Des Vergès pour se faire battre !
Le respect dû aux morts, qui avait été refusé l’an dernier à Raymond Aubrac, le jour même de son décès, par une petite frange hélas influente http://www.delpla.org/article.php3?id_article=543 , ne saurait exempter l’historien du devoir de mettre le holà aux contre-vérités. Pour ma part, n’étant pas né de la dernière pluie, j’ai tout de même été surpris de la tonalité générale des commentaires après la mort, le 15 août dernier, de Jacques Vergès. On croirait que Robin des bois nous a quittés ! Les antichambres du nazi Genoud ou de l’aventurier Carlos sont promues à la dignité d’une forêt de Sherwood, d’où un isolé intrépide aurait défié les puissants. La propension française à préférer les voleurs astucieux aux gendarmes balourds trouve cependant ici sa limite.
Ce brave type aurait assumé le sale boulot, indispensable en démocratie, de la défense des indéfendables. Il suffit pour nuancer le propos de constater qu’il les choisissait dans des catégories restreintes et typées, et glissait peu à peu de la défense des nazis à celle du nazisme, et de la dénonciation de certaines pratiques israéliennes à un robuste antisémitisme.
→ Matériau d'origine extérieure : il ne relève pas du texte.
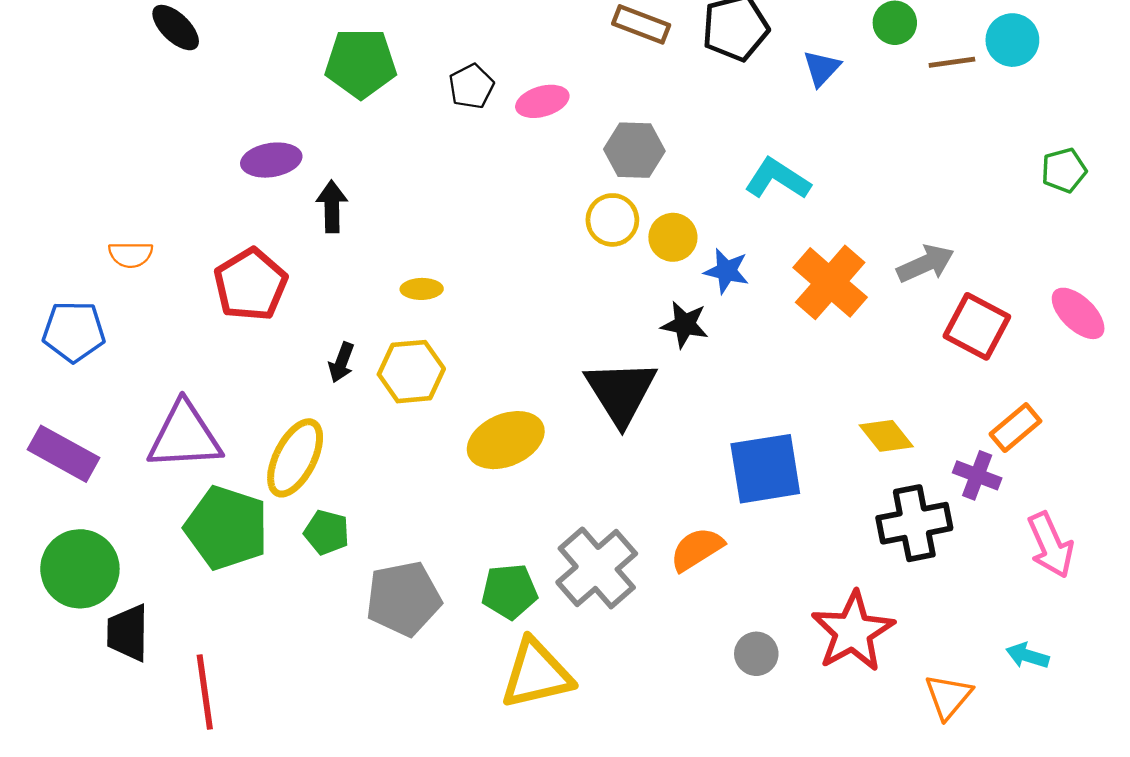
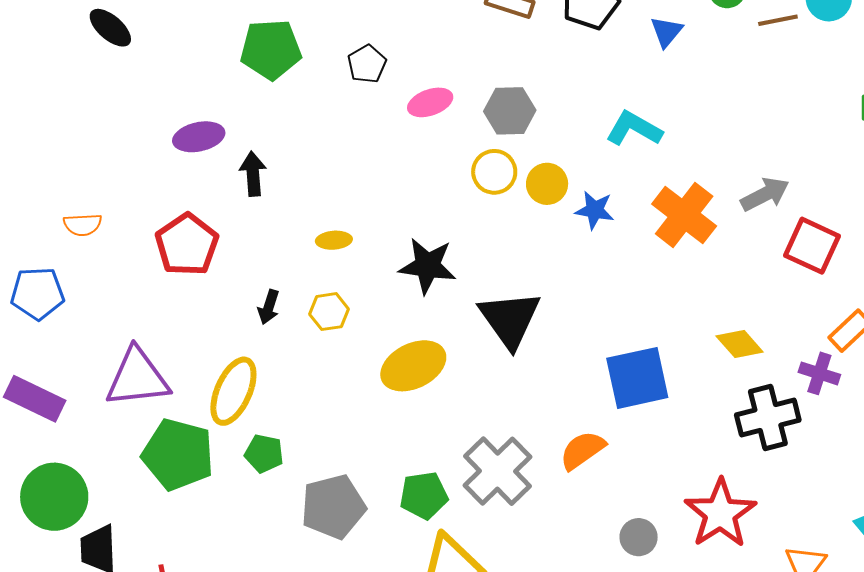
pink ellipse: (542, 101) -> (430, 102), moved
black star: (685, 325) -> (428, 266), moved, size x1.4
yellow hexagon: (411, 372) -> (329, 312), size x0.7

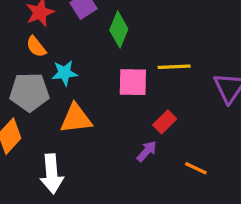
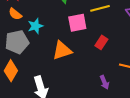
orange triangle: (76, 119) -> (62, 50), moved
purple arrow: (147, 151) -> (104, 82), moved, turned 128

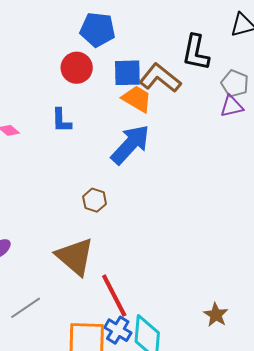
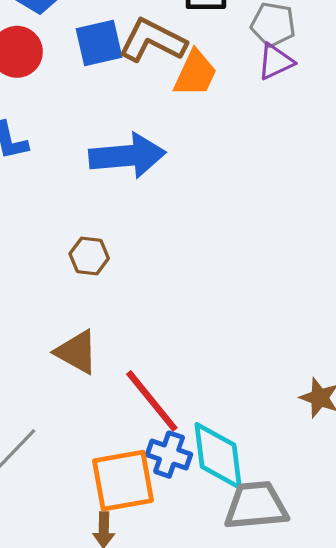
orange trapezoid: (137, 99) -> (195, 73), moved, turned 96
blue arrow: (130, 144) -> (127, 156), turned 54
brown triangle: (75, 256) -> (77, 352), size x0.7

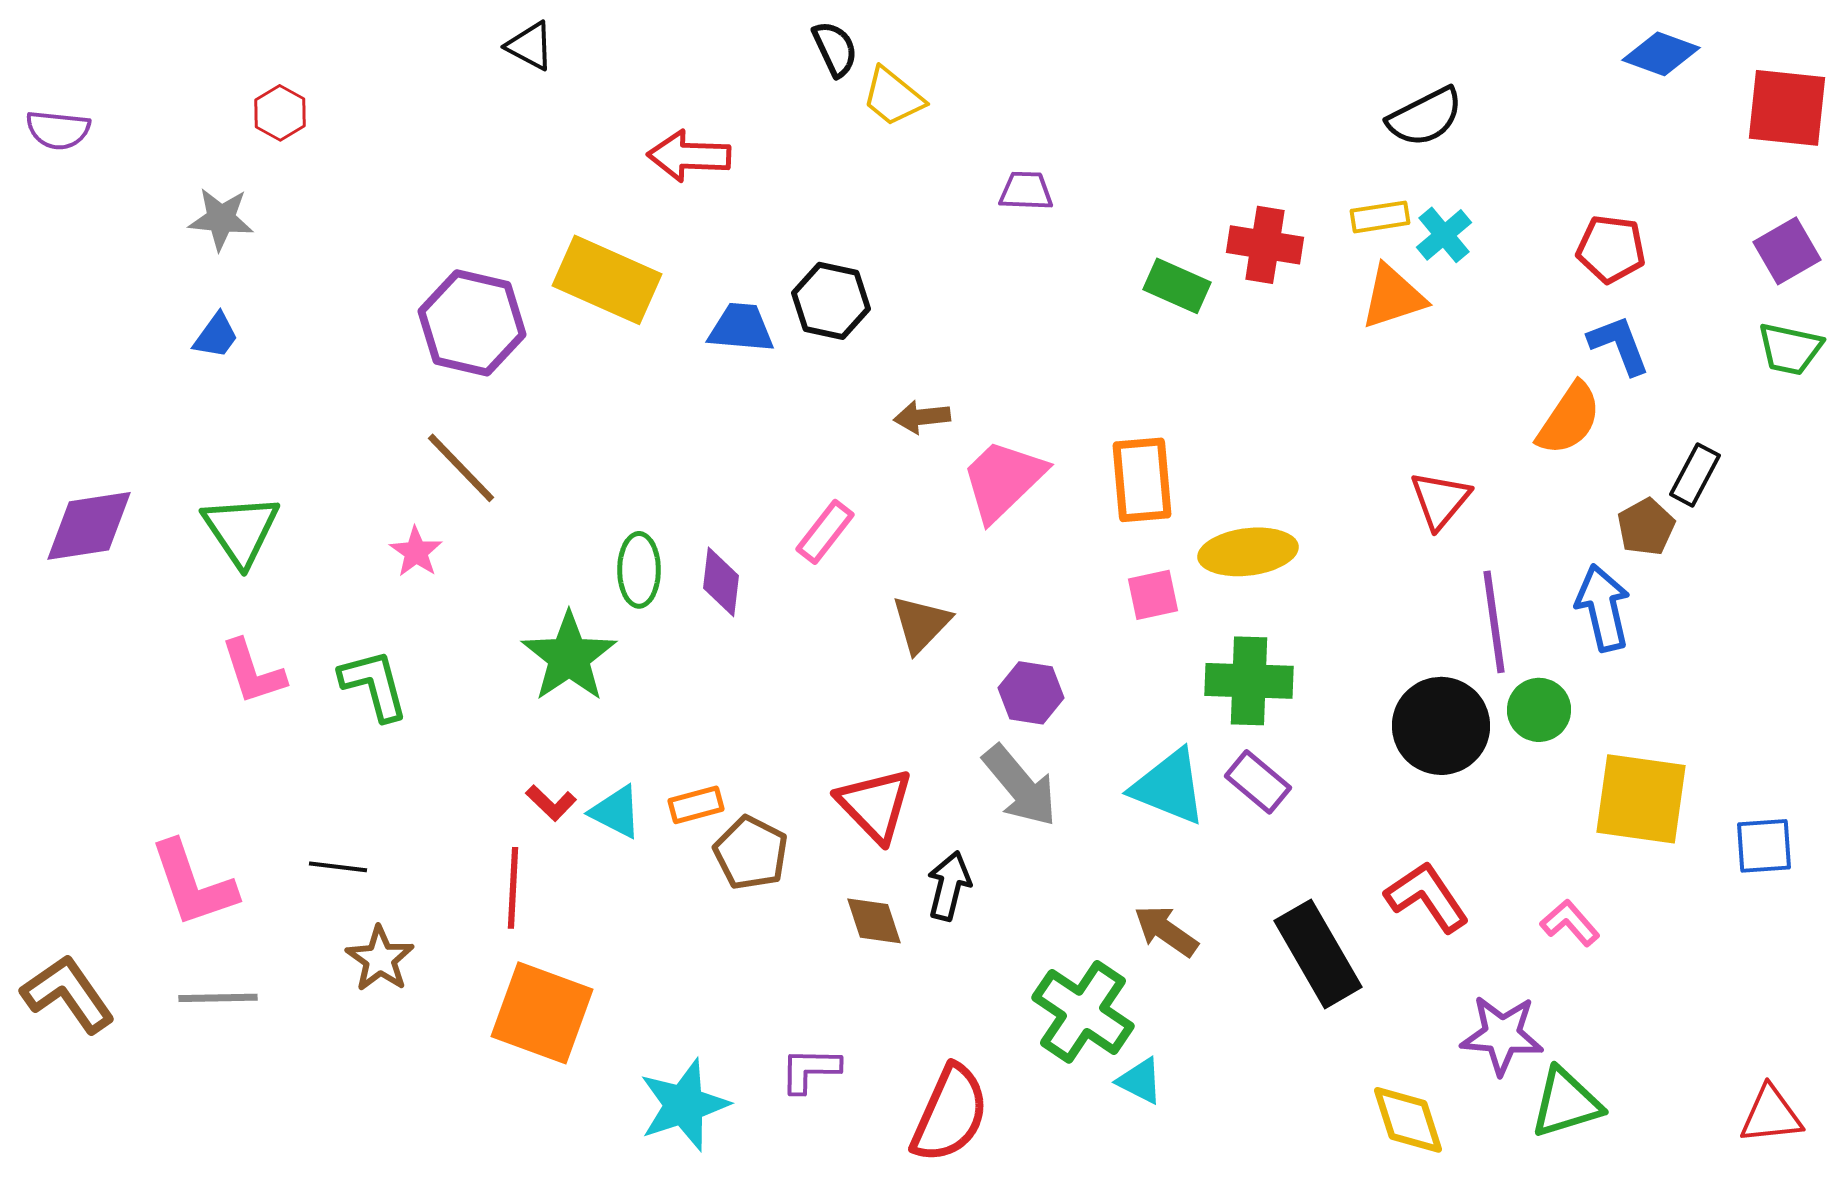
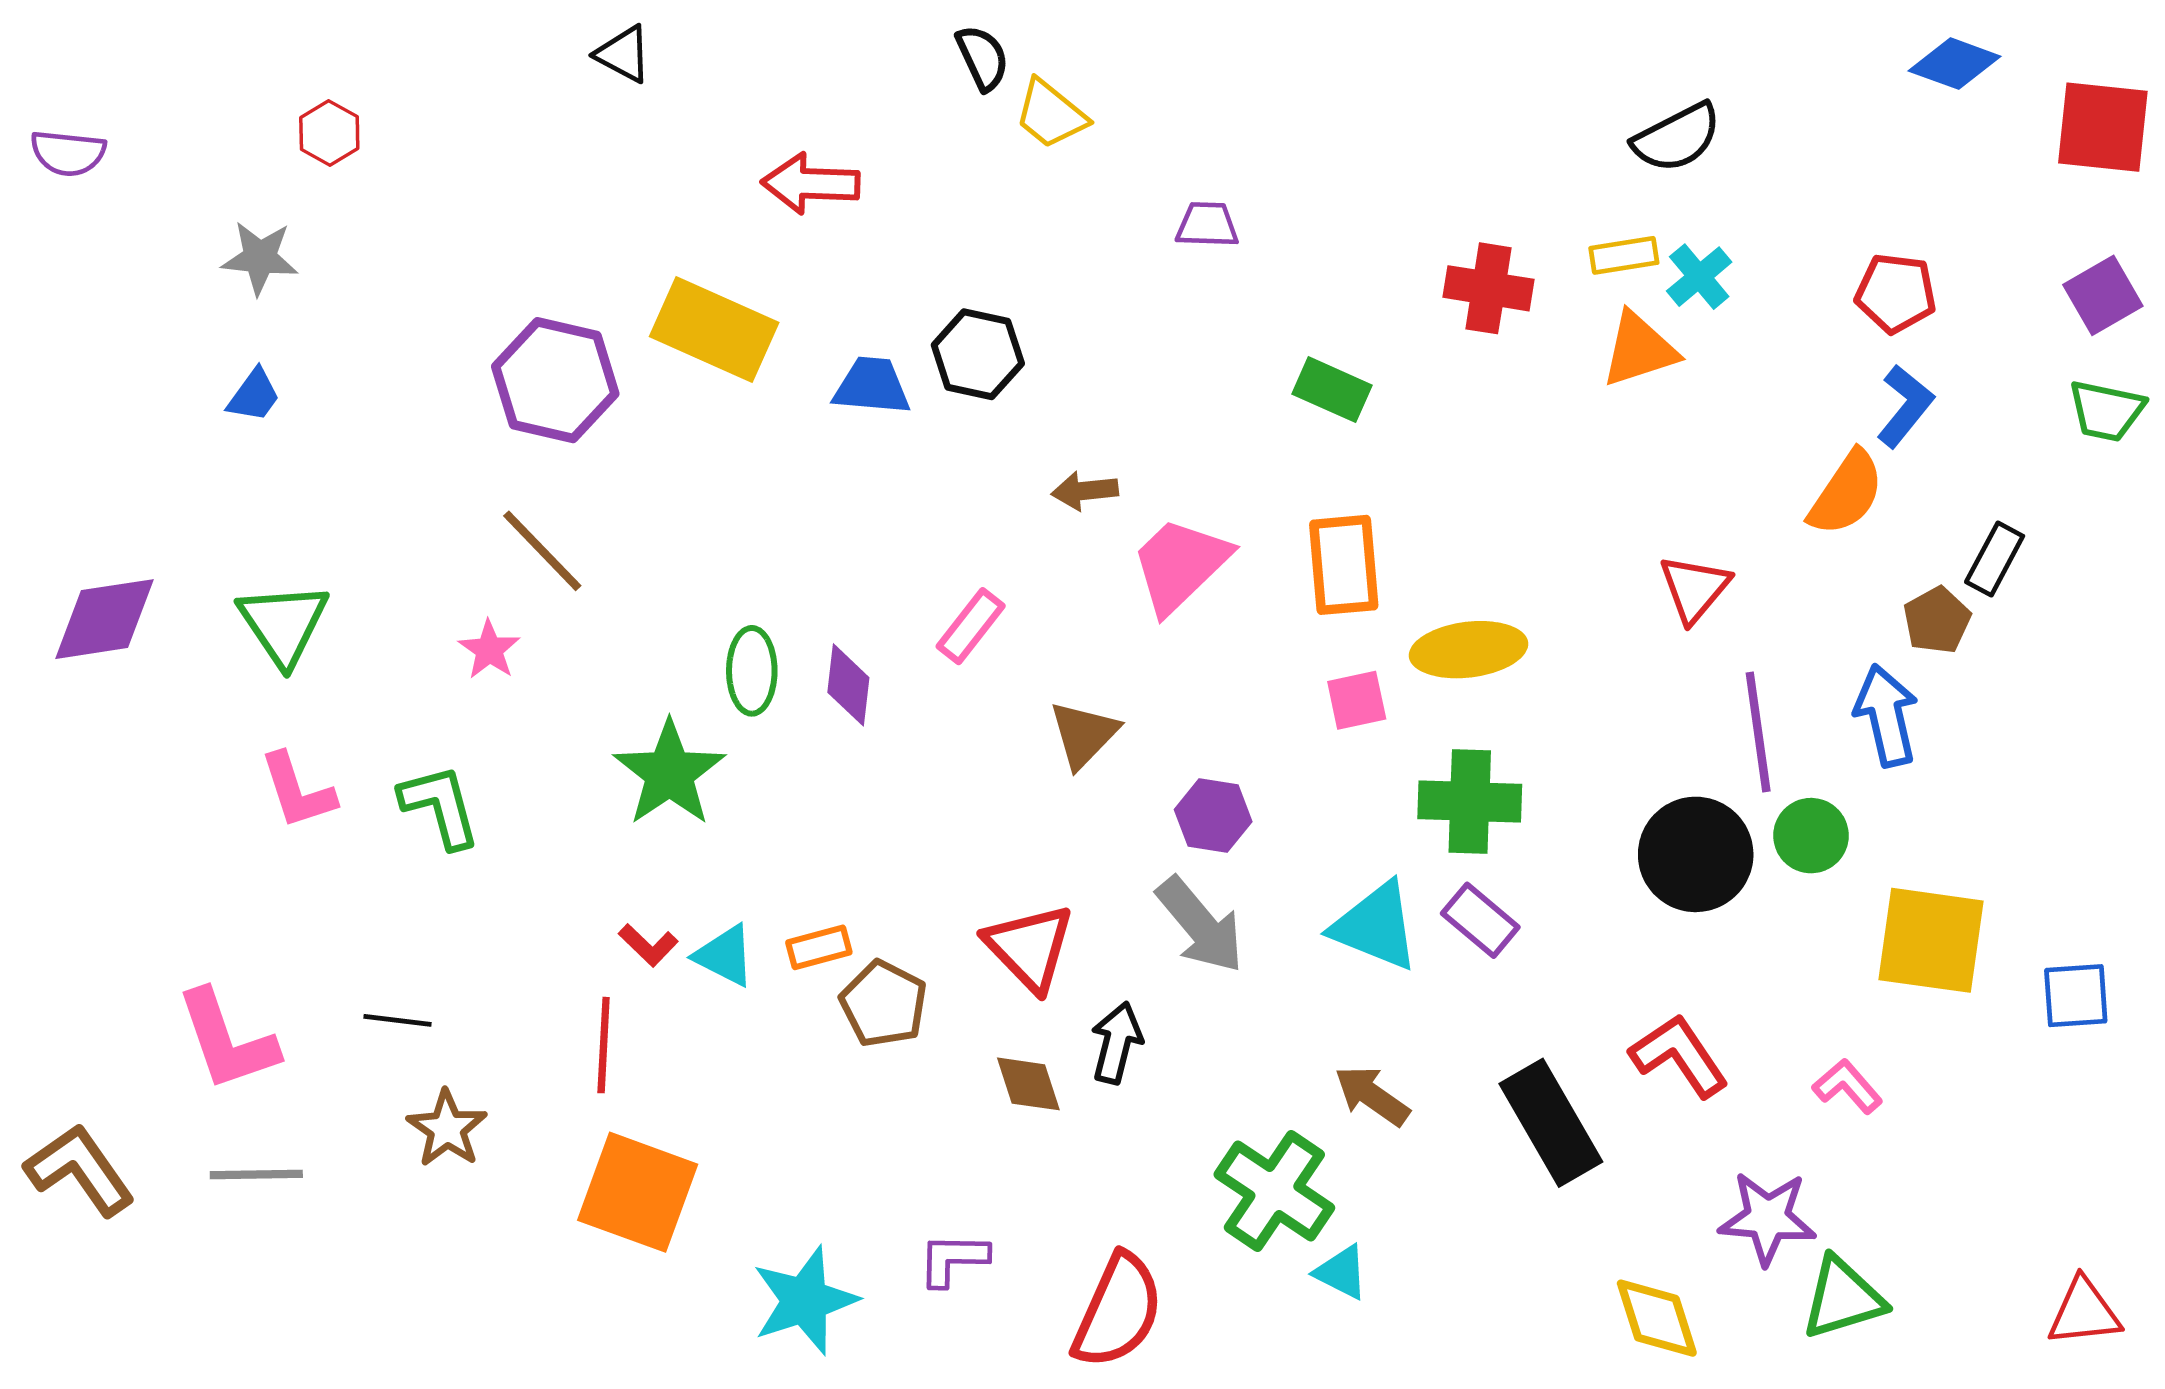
green rectangle: (1177, 286) -> (1332, 390), moved
blue L-shape: (1619, 345) -> (1905, 406), turned 60

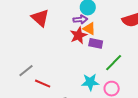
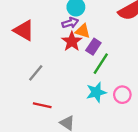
purple rectangle: (96, 43) -> (93, 47), turned -56
green line: (114, 63) -> (101, 64), moved
gray line: (26, 71) -> (36, 73), moved

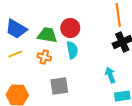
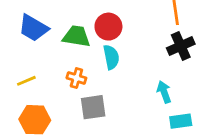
yellow line: (15, 54) -> (26, 81), moved
orange cross: (44, 57) -> (76, 78), moved

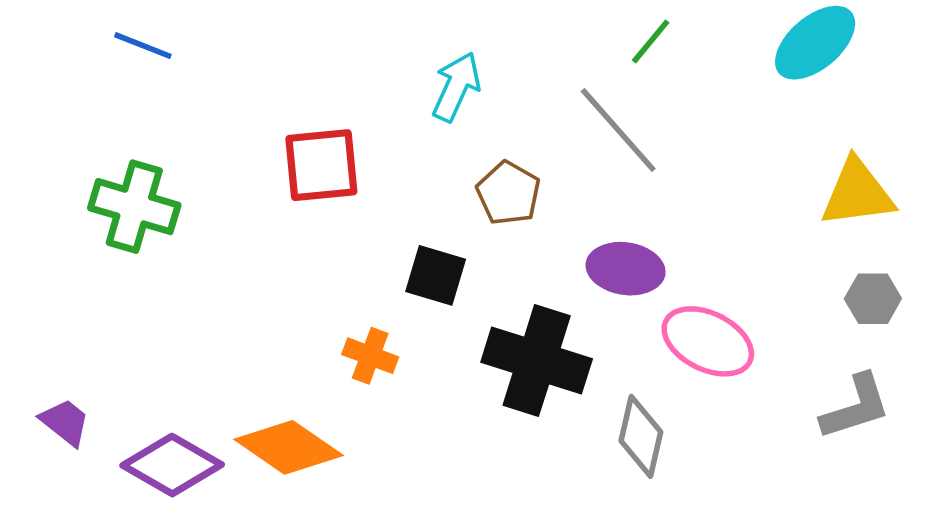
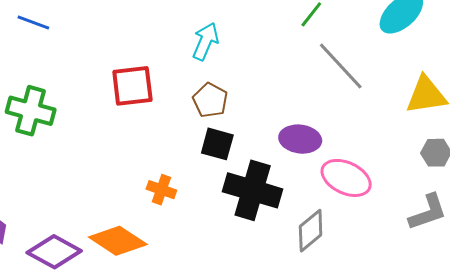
gray line: (618, 130) -> (341, 66), moved
brown pentagon: (508, 193) -> (210, 100), moved
black square: (436, 275) -> (217, 144), moved
gray diamond: (641, 436) -> (311, 231), turned 39

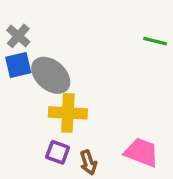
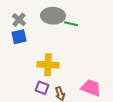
green line: (155, 41) -> (71, 24), moved
gray ellipse: (51, 75) -> (53, 16), moved, turned -40

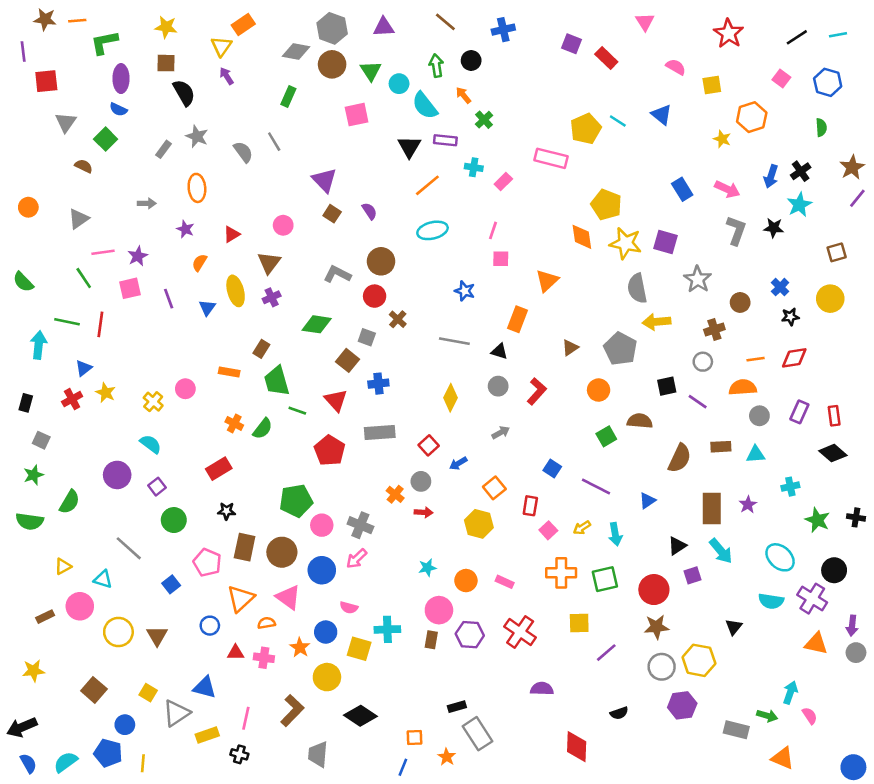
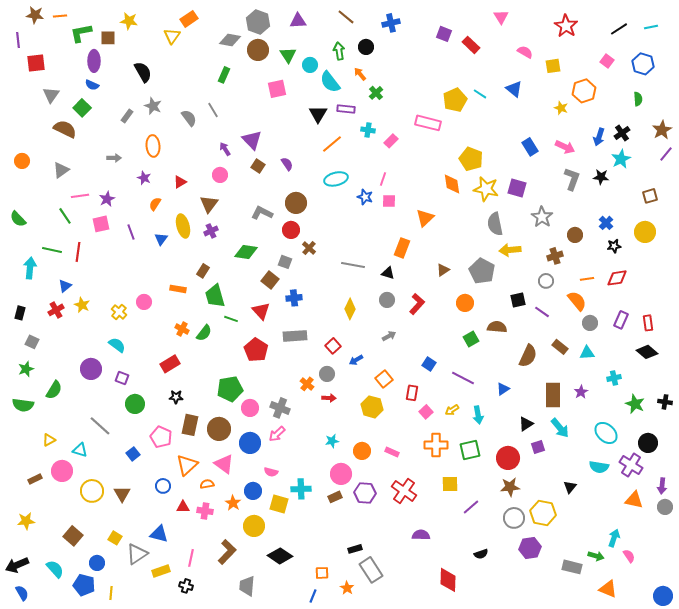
brown square: (166, 63) -> (108, 38), moved
purple arrow: (227, 76) -> (225, 149), moved
brown semicircle: (84, 166) -> (65, 129), size x1.6
blue star: (465, 291) -> (365, 197), moved
orange semicircle: (743, 387) -> (577, 301), turned 55
brown rectangle: (721, 447) -> (560, 347), turned 42
purple square: (157, 487) -> (122, 378), turned -32
brown rectangle: (431, 640) -> (335, 497), turned 56
cyan semicircle: (66, 762) -> (55, 569), moved, turned 84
Concernant la mise en accusation des Aubrac pour défendre Barbie, dont il fut le pionnier en 1983, en relayant les montages alors confidentiels d’un nommé Gérard Hisard avant de trouver lui-même des relais, je ne me contenterai pas de trouver surprenante l’idée que tous les coups sont permis pour sauver un accusé. L’avocat avait en effet joué les prolongations alors qu’il ne pouvait plus rien pour son client, en lui faisant endosser un tissu d’affabulations intitulé « testament de Barbie », et transmis aux journaux, en 1991, le lendemain du décès de l’ancien SS. Cela s’appelle une prise de position personnelle, et une infamie assumée en son nom propre.